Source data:
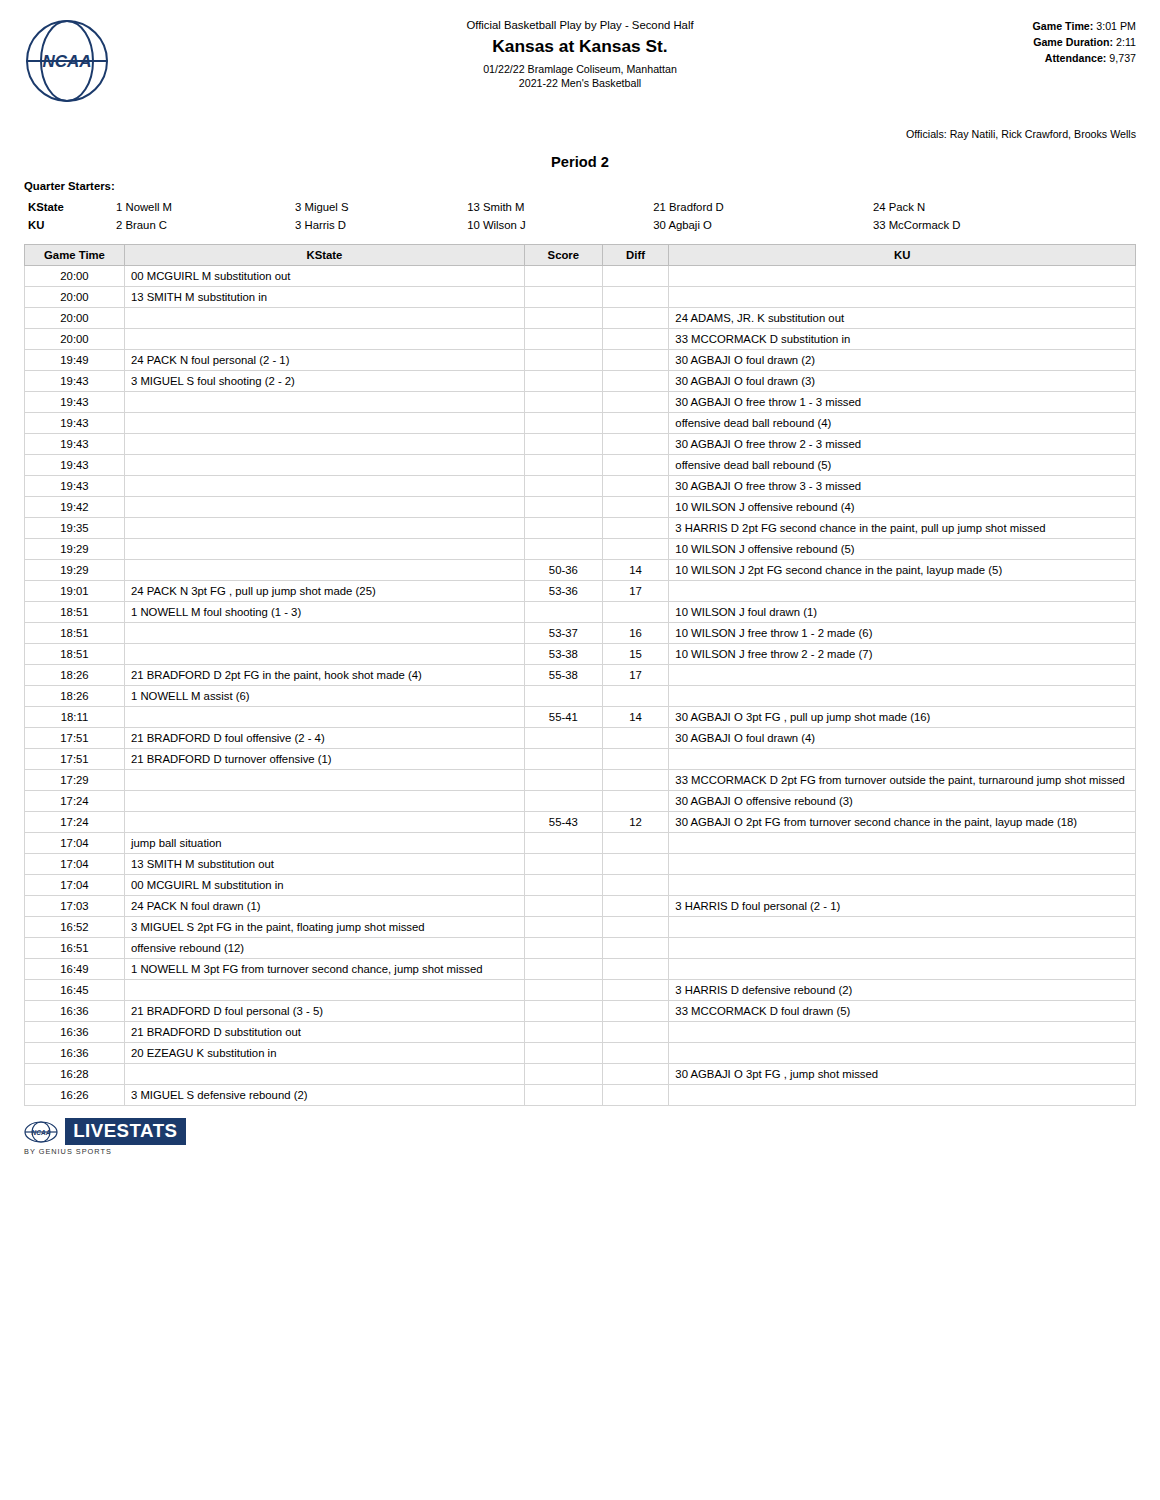NCAA
Official Basketball Play by Play - Second Half
Kansas at Kansas St.
01/22/22 Bramlage Coliseum, Manhattan
2021-22 Men's Basketball
Game Time: 3:01 PM
Game Duration: 2:11
Attendance: 9,737
Officials: Ray Natili, Rick Crawford, Brooks Wells
Period 2
Quarter Starters:
| KState | 1 Nowell M | 3 Miguel S | 13 Smith M | 21 Bradford D | 24 Pack N |
| KU | 2 Braun C | 3 Harris D | 10 Wilson J | 30 Agbaji O | 33 McCormack D |
| Game Time | KState | Score | Diff | KU |
| --- | --- | --- | --- | --- |
| 20:00 | 00 MCGUIRL M substitution out | | | |
| 20:00 | 13 SMITH M substitution in | | | |
| 20:00 | | | | 24 ADAMS, JR. K substitution out |
| 20:00 | | | | 33 MCCORMACK D substitution in |
| 19:49 | 24 PACK N foul personal (2 - 1) | | | 30 AGBAJI O foul drawn (2) |
| 19:43 | 3 MIGUEL S foul shooting (2 - 2) | | | 30 AGBAJI O foul drawn (3) |
| 19:43 | | | | 30 AGBAJI O free throw 1 - 3 missed |
| 19:43 | | | | offensive dead ball rebound (4) |
| 19:43 | | | | 30 AGBAJI O free throw 2 - 3 missed |
| 19:43 | | | | offensive dead ball rebound (5) |
| 19:43 | | | | 30 AGBAJI O free throw 3 - 3 missed |
| 19:42 | | | | 10 WILSON J offensive rebound (4) |
| 19:35 | | | | 3 HARRIS D 2pt FG second chance in the paint, pull up jump shot missed |
| 19:29 | | | | 10 WILSON J offensive rebound (5) |
| 19:29 | | 50-36 | 14 | 10 WILSON J 2pt FG second chance in the paint, layup made (5) |
| 19:01 | 24 PACK N 3pt FG , pull up jump shot made (25) | 53-36 | 17 | |
| 18:51 | 1 NOWELL M foul shooting (1 - 3) | | | 10 WILSON J foul drawn (1) |
| 18:51 | | 53-37 | 16 | 10 WILSON J free throw 1 - 2 made (6) |
| 18:51 | | 53-38 | 15 | 10 WILSON J free throw 2 - 2 made (7) |
| 18:26 | 21 BRADFORD D 2pt FG in the paint, hook shot made (4) | 55-38 | 17 | |
| 18:26 | 1 NOWELL M assist (6) | | | |
| 18:11 | | 55-41 | 14 | 30 AGBAJI O 3pt FG , pull up jump shot made (16) |
| 17:51 | 21 BRADFORD D foul offensive (2 - 4) | | | 30 AGBAJI O foul drawn (4) |
| 17:51 | 21 BRADFORD D turnover offensive (1) | | | |
| 17:29 | | | | 33 MCCORMACK D 2pt FG from turnover outside the paint, turnaround jump shot missed |
| 17:24 | | | | 30 AGBAJI O offensive rebound (3) |
| 17:24 | | 55-43 | 12 | 30 AGBAJI O 2pt FG from turnover second chance in the paint, layup made (18) |
| 17:04 | jump ball situation | | | |
| 17:04 | 13 SMITH M substitution out | | | |
| 17:04 | 00 MCGUIRL M substitution in | | | |
| 17:03 | 24 PACK N foul drawn (1) | | | 3 HARRIS D foul personal (2 - 1) |
| 16:52 | 3 MIGUEL S 2pt FG in the paint, floating jump shot missed | | | |
| 16:51 | offensive rebound (12) | | | |
| 16:49 | 1 NOWELL M 3pt FG from turnover second chance, jump shot missed | | | |
| 16:45 | | | | 3 HARRIS D defensive rebound (2) |
| 16:36 | 21 BRADFORD D foul personal (3 - 5) | | | 33 MCCORMACK D foul drawn (5) |
| 16:36 | 21 BRADFORD D substitution out | | | |
| 16:36 | 20 EZEAGU K substitution in | | | |
| 16:28 | | | | 30 AGBAJI O 3pt FG , jump shot missed |
| 16:26 | 3 MIGUEL S defensive rebound (2) | | | |
NCAA LIVESTATS
BY GENIUS SPORTS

ACTION ITEM - No lines before the one containing "offensive (1) | | | |" belong in the answer; write out that line and each one after it exactly, through the end of the records.

TASK ANSWER -
| 17:51 | 21 BRADFORD D turnover offensive (1) | | | |
| 17:29 | | | | 33 MCCORMACK D 2pt FG from turnover outside the paint, turnaround jump shot missed |
| 17:24 | | | | 30 AGBAJI O offensive rebound (3) |
| 17:24 | | 55-43 | 12 | 30 AGBAJI O 2pt FG from turnover second chance in the paint, layup made (18) |
| 17:04 | jump ball situation | | | |
| 17:04 | 13 SMITH M substitution out | | | |
| 17:04 | 00 MCGUIRL M substitution in | | | |
| 17:03 | 24 PACK N foul drawn (1) | | | 3 HARRIS D foul personal (2 - 1) |
| 16:52 | 3 MIGUEL S 2pt FG in the paint, floating jump shot missed | | | |
| 16:51 | offensive rebound (12) | | | |
| 16:49 | 1 NOWELL M 3pt FG from turnover second chance, jump shot missed | | | |
| 16:45 | | | | 3 HARRIS D defensive rebound (2) |
| 16:36 | 21 BRADFORD D foul personal (3 - 5) | | | 33 MCCORMACK D foul drawn (5) |
| 16:36 | 21 BRADFORD D substitution out | | | |
| 16:36 | 20 EZEAGU K substitution in | | | |
| 16:28 | | | | 30 AGBAJI O 3pt FG , jump shot missed |
| 16:26 | 3 MIGUEL S defensive rebound (2) | | | |
NCAA LIVESTATS
BY GENIUS SPORTS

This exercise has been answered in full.